The cross-cut is F3 Don't Repeat Yourself on the principle side and S1 Wait for Three on the steelman side. Detection is not extraction. The tool catches the pattern; the team decides whether to extract. Sandi Metz's wrong-abstraction warning is the same warning a Type-2 jscpd hit deserves: two functions that look the same today might diverge tomorrow, and the abstraction that pretends they belong together can be more expensive than the duplication.4

Copy a note and link

Grab this short comment and drop it into a PR comment or an LLM chat to prompt the right change.

Eyeballs miss copy-paste. Run jscpd in CI for Type-1 and Type-2 clones; Semgrep or ast-grep weekly for Type-3; an LLM review pass on the change set for Type-4. Detect duplication of logic, not just text.

/tenet/duplication-detection/TA2

§0c

AI eyes only

Rule: token tools catch Types 1–3; the AI catches Type 4 (semantic).

Reject: shipping with jscpd over the threshold. Reject: dismissing a flagged duplicate without a reason. Reject: declaring duplication-free without an LLM pass for semantic equivalents.

Generate: run jscpd in CI as a build gate. After every change, ask the AI reviewer “is anything in this change semantically duplicating anything else in the codebase?” Surface and resolve.

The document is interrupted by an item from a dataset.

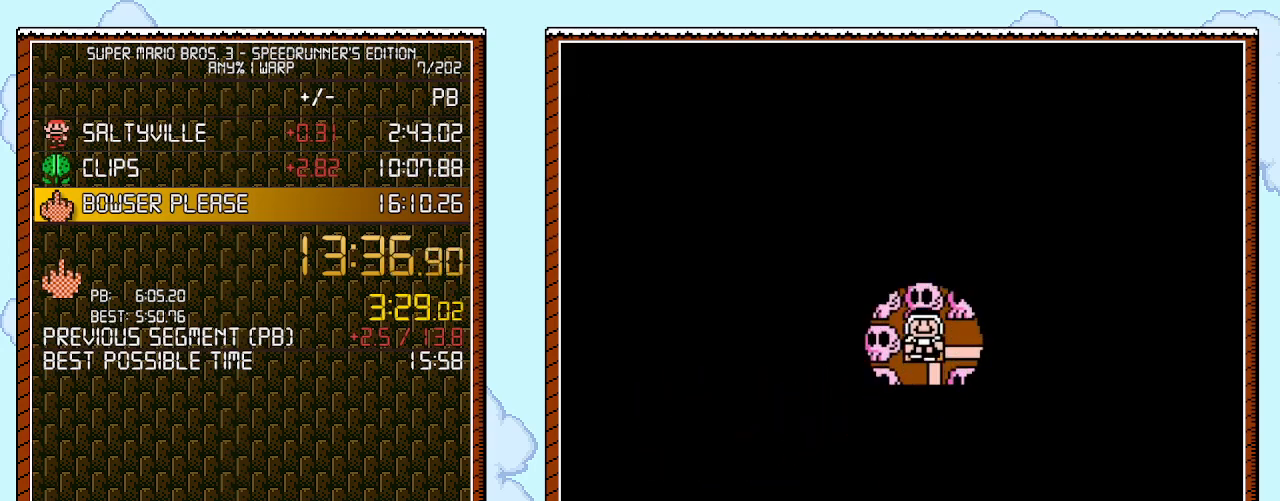
{"buttons": [], "events": []}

Diagnostic: every duplicate the tooling flags is either deduplicated or justified inline. Type-4 surfaces only via the LLM pass; the absence of jscpd hits is not the absence of duplication.

§0d

Why?

Catches the duplicate the eye misses. Cross-file, cross-module, cross-team near-duplicates are the class of duplication review never finds and a token tool finds in seconds.
Stratified by clone type. jscpd for Type-1 and Type-2 in CI; Semgrep or ast-grep for Type-3 on a schedule; LLM-assisted detection for Type-4 in review. Three tools, three cadences, three cost profiles.
Detection is not extraction. The tool flags the duplicate; the team decides whether to extract per S1 Wait for Three. Detection is asymmetric in a way extraction is not.
Reaches the semantic clone class current LLMs can detect and deterministic tools cannot. Two functions with different signatures computing the same answer is the case the canon explicitly delegates to AI tooling.
Ratchets down. .jscpd.json with a threshold of zero on greenfield codebases; directory-scoped overrides for legacy zones with a paydown plan. The threshold only ever moves toward zero.
Cheap on the hot path. The Type-1 and Type-2 pass costs single-digit seconds in CI; the Type-3 weekly pass costs minutes; only the Type-4 LLM pass costs real money, and only on the change set, not the repo.
Honest about its perimeter. Each tool comes with a stated detection ceiling; the tenet does not pretend a clean run means duplication-free.

The receipts

Origins, quoted passages, evidence, the strongest counter-argument and the reply.

§1

Origins

Code-clone research as a formal discipline begins with Brenda Baker's 1995 paper On Finding Duplication and Near-Duplication in Large Software Systems, which used suffix-tree algorithms to find textually similar regions in a million lines of system code.7 Baker's framing — that duplication is a code-quality property worth measuring with tooling, not just intuiting at review — established the field.

Ira Baxter and his collaborators introduced AST-based clone detection in 1998, which moved the work from token sequences to abstract syntax trees and made Type-2 detection (renamed identifiers) reliable.8 A decade later Lingxiao Jiang, Ghassan Misherghi, Zhendong Su and Stephane Glondu published DECKARD at ICSE 2007, which used AST-vector clustering to push into Type-3 territory at scale.9

The four-clone-types taxonomy crystallised through a series of survey papers in the mid-2000s: Roy and Cordy's 2007 technical report A Survey on Software Clone Detection Research is the canonical reference, and every modern clone-detection paper still cites its Section 2.1 The same taxonomy underwrites the ICPC clone-detection track that has been the forum for the field for two decades.

The arrival of LLMs that can do Type-4 detection is recent. The clearest empirical case is in the ICPC 2024 paper Investigating the Efficacy of LLMs for Code Clone Detection and the companion arXiv preprint Towards Understanding the Capability of LLMs on Code Clone Detection.2 Both report that current LLMs reliably detect Type-4 clones across languages — the case where two functions compute the same answer through different syntax — which no token-based or AST-based deterministic tool has been able to do at scale.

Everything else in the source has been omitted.